Wednesday, Oct. 2, 2013 | 2 a.m.
How many more rounds of this must America take?
How many more times must the economic neck of the nation have a knife pressed against it by Republicans demanding a ransom?
It seems the answer is at least once more — or twice.
Congress failed to avoid a government shutdown Monday, and Republicans already are gearing up to refuse to raise the debt limit — something that no Congress under any other president has ever refused to do.
But those presidents were not President Barack Obama, the bane of the far right’s existence, and those Congresses were not as infested with members who saw disruption as part of their duty.
As long as Obama is president, these folks will be flush with fever. Opposition to Obama is their raison d’être. America’s national interests are subordinate to their selfish ones.
The far right needs Obama to fail in order to fulfill their most preposterous prophecies. Obama must deal with a Republican-controlled House of Representatives that wants nothing more than his demise. There is nothing between the House and the president but a table of cease-fire and surrender at which no one will sit.

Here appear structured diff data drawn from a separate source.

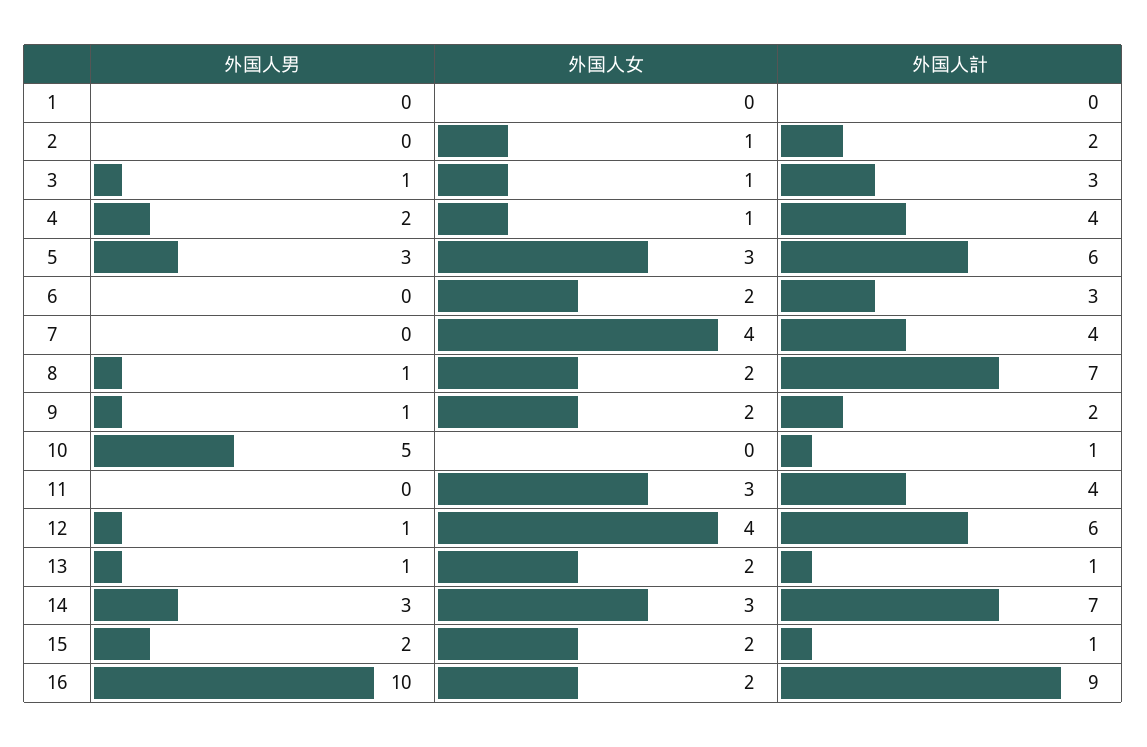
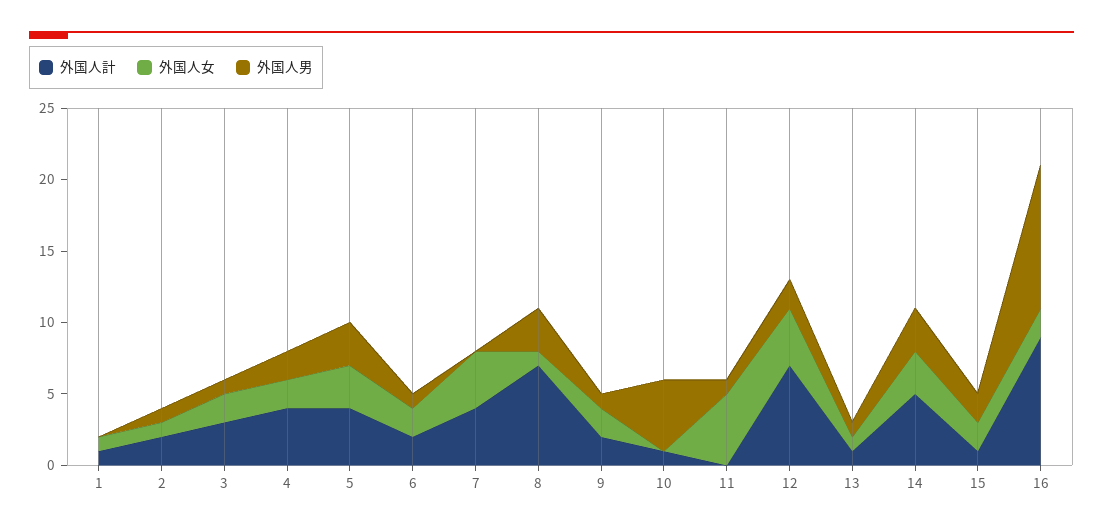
  {
    "外国人男": {
      "1": 0,
-     "2": 0,
+     "2": 1,
      "3": 1,
      "4": 2,
      "5": 3,
-     "6": 0,
+     "6": 1,
      "7": 0,
-     "8": 1,
+     "8": 3,
      "9": 1,
      "10": 5,
-     "11": 0,
+     "11": 1,
-     "12": 1,
+     "12": 2,
      "13": 1,
      "14": 3,
      "15": 2,
      "16": 10
    },
    "外国人女": {
-     "1": 0,
+     "1": 1,
      "2": 1,
-     "3": 1,
+     "3": 2,
-     "4": 1,
+     "4": 2,
      "5": 3,
      "6": 2,
      "7": 4,
-     "8": 2,
+     "8": 1,
      "9": 2,
      "10": 0,
-     "11": 3,
+     "11": 5,
      "12": 4,
-     "13": 2,
+     "13": 1,
      "14": 3,
      "15": 2,
      "16": 2
    },
    "外国人計": {
-     "1": 0,
+     "1": 1,
      "2": 2,
      "3": 3,
      "4": 4,
-     "5": 6,
+     "5": 4,
-     "6": 3,
+     "6": 2,
      "7": 4,
      "8": 7,
      "9": 2,
      "10": 1,
-     "11": 4,
+     "11": 0,
-     "12": 6,
+     "12": 7,
      "13": 1,
-     "14": 7,
+     "14": 5,
      "15": 1,
      "16": 9
    }
  }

The House Republican caucus is full of Captain Ahabs, and Obama is their Moby Dick.
The president has already said he will not “negotiate on anything when it comes to the full faith and credit of the United States of America.”
Speaker John Boehner, having proved unable to lead the extreme elements of his caucus, has vowed to “continue to do everything we can to repeal the president’s failed health care law.”
Set aside the fact that the law cannot yet be deemed a failure because its provisions are still being phased in and those that have gone into effect seem to be working.
Focus instead on the fundamental disagreement here: The president is saying that he won’t negotiate over a stunt that would destroy our economy and the world’s, while Republicans are saying they are willing to risk it all in order to derail him.
This is not responsible. This is not principled. This is not high-minded. This is personal and dangerous. This is an abuse of instruments of power in pursuit of reprisal.
The subtext to this struggle is most disturbing: Is the drive to destroy the legacy of one president worth endangering the health of a nation? Can a by-any-means strategy be justified when it could cause a by-all-measures disaster?
Individual Republican members of the House — many in safe districts full of constituents who detest this president as much as they do — seem to have answered those questions in the affirmative.
And the House Republican caucus as a whole is banking on the public’s minimal understanding of budgetary minutiae to shield members from the blame for pushing us once more to the brink and possibly over it.
First, let’s understand something: National debt is not the same as household debt or credit card debt.
Being in debt and having that debt rise and paying down that debt has been a normal part of government in Western countries for centuries.
The United States has been in debt every year except one. Debt under Obama is not new.
And raising the debt ceiling is not about granting permission to spend more; it’s about borrowing to service the debt that the country has already incurred.
Congress has always raised the debt ceiling. Not doing so now would be catastrophic.
But that concept is sometimes hard for people to grasp. Around the last time the Republicans held the economy hostage over the raising of the debt ceiling, in 2011, the Pew Research Center found that only 18 percent of Americans said they understood very well the implications of not raising the limit, while 32 percent said they understood it fairly well and 47 percent said they did not have a good understanding of what it would mean.
So, with that in mind, it is no wonder recent polls have found that most Americans favor tying spending cuts to the raising of the debt limit, and more prefer not raising it — even if it leads to the country’s defaulting — to raising it without conditions.
Congressional Republicans are banking on that confusion. They just might use Americans’ concerns about the economy to destroy the economy. Only in America.
Charles Blow is a columnist for The New York Times.